On the issue of the failure of the foreman of the gang to warn Doktor of the approach of the draft there is here no question about the rule. The question is one of its application and turns on the question of fact whether Doktor was working within or beyond the track *764gang. If within, he was required to work, not to watch, and he had a right to rely upon the foreman for a warning; if beyond, he was required both to work and watch. The expression “track gang” must be considered cautiously. It does .not always mean that the members of the gang are working in a compact body, close together and in close contact with the watching foreman. It means that, as in this instance, the gang may be spread some distance along the track. Here there were ten or a dozen men in the gang. A number testified at the trial. Each gave the distance of his position from that of the plaintiff at the spur switch. These distances varied from three hundred feet to nine hundred and sixty feet. We think the latter figure extreme. But the testimony must have shown to the jury quite conclusively that the gang was spread along the track for a distance of from three hundred feet to five hundred and fifty feet from the plaintiff at the switch, thus proving that the main body of the gang was operating over a space of at least two hundred and fifty feet. Admittedly, everyone of the gang within that space was under the protection of the foreman and had a right to expect notice of danger by the sounding of his whistle.

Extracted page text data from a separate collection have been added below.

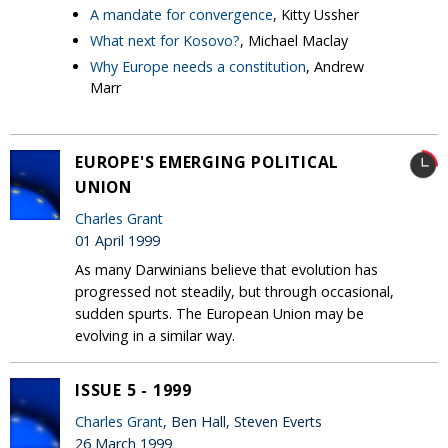
A mandate for convergence
, Kitty Ussher
What next for Kosovo?
, Michael Maclay
Why Europe needs a constitution
, Andrew
Marr
EUROPE'S EMERGING POLITICAL
UNION
Charles Grant
01 April 1999
As many Darwinians believe that evolution has
progressed not steadily, but through occasional,
sudden spurts. The European Union may be
evolving in a similar way.
ISSUE 5 - 1999
Charles Grant
, Ben Hall, Steven Everts
26 March 1999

This span of two hundred and fifty feet was only fifty feet shorter than the space from one end of the gang to the spur switch where Doktor was removing the spike. If the men in the gang, spread over at least two hundred and fifty feet were entitled to warning by the foreman’s whistle and could hear it when sounded, it was a fair question to submit to the jury whether the plaintiff, working in the other direction ■but fifty feet farther away, was working alone and beyond the “protection of the foreman or was working within the gang and therefore within the protection of the foreman and his whistle. In this state of the evidence, we are of opinion that the issues of negligence and contributory negligence were properly submitted to the jury.

The next ground of the defendant’s motion for a directed verdict was that the evidence is so overwhelmingly in its favor that a verdict to the contrary must be set aside. While, of course, we recognize the rule here invoked, as declared in Union P. R. Co. v. McDonald, 152 U. S. 262, 283, 14 Sup. Ct. 619, 38 L. Ed. 434, and in Southern Pac. R. Co. v. Pool, 160 U. S. 438, 16 Sup. Ct. 338, 40 L. Ed. 485, 487, our previous rulings indicate its inapplicability.

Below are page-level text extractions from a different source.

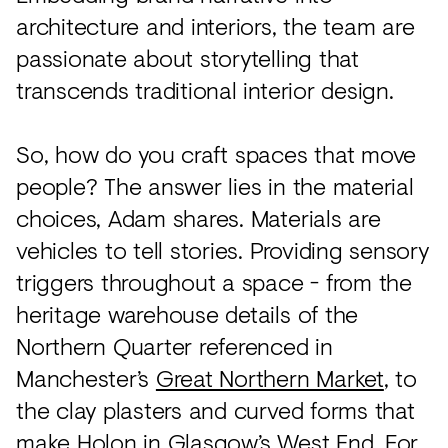
architecture and interiors, the team are
passionate about storytelling that
transcends traditional interior design.
So, how do you craft spaces that move
people? The answer lies in the material
choices, Adam shares. Materials are
vehicles to tell stories. Providing sensory
triggers throughout a space - from the
heritage warehouse details of the
Northern Quarter referenced in
Manchester’s
Great Northern Market
, to
the clay plasters and curved forms that
make
Holon
in Glasgow’s West End. For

The remaining ground was that the plaintiff assumed the risk of the injury which he received.

The hazards of a trackworker, like those of a trackwalker, are great; yet, great as they are, each workman assumes the risk of such as are normally incident to his employment. Connelley v. Pennsylvania R. Co., 228 Fed. 322, 142 C. C. A. 614; Aerkfetz v. Humphreys, 145 U. S. 418, 12 Sup. Gt. 835, 36 E. Ed. 758. But the employe may assume that his employer and his agents have exercised for his safety such care as the circumstances will reasonably admit. Smith v. Payne, Director General (C. C. A.) 269 Fed. 1, 4. In most cases in freight yards this is very little; in some cases none at all. Yet, if the circumstances, as under the evidence in this case, include the opportunity and the corresponding duty of the employer to give warning, and if he fail in the performance of that duty, the employé does not assume the risks arising from the employer’s negligence.

The judgment below must be affirmed.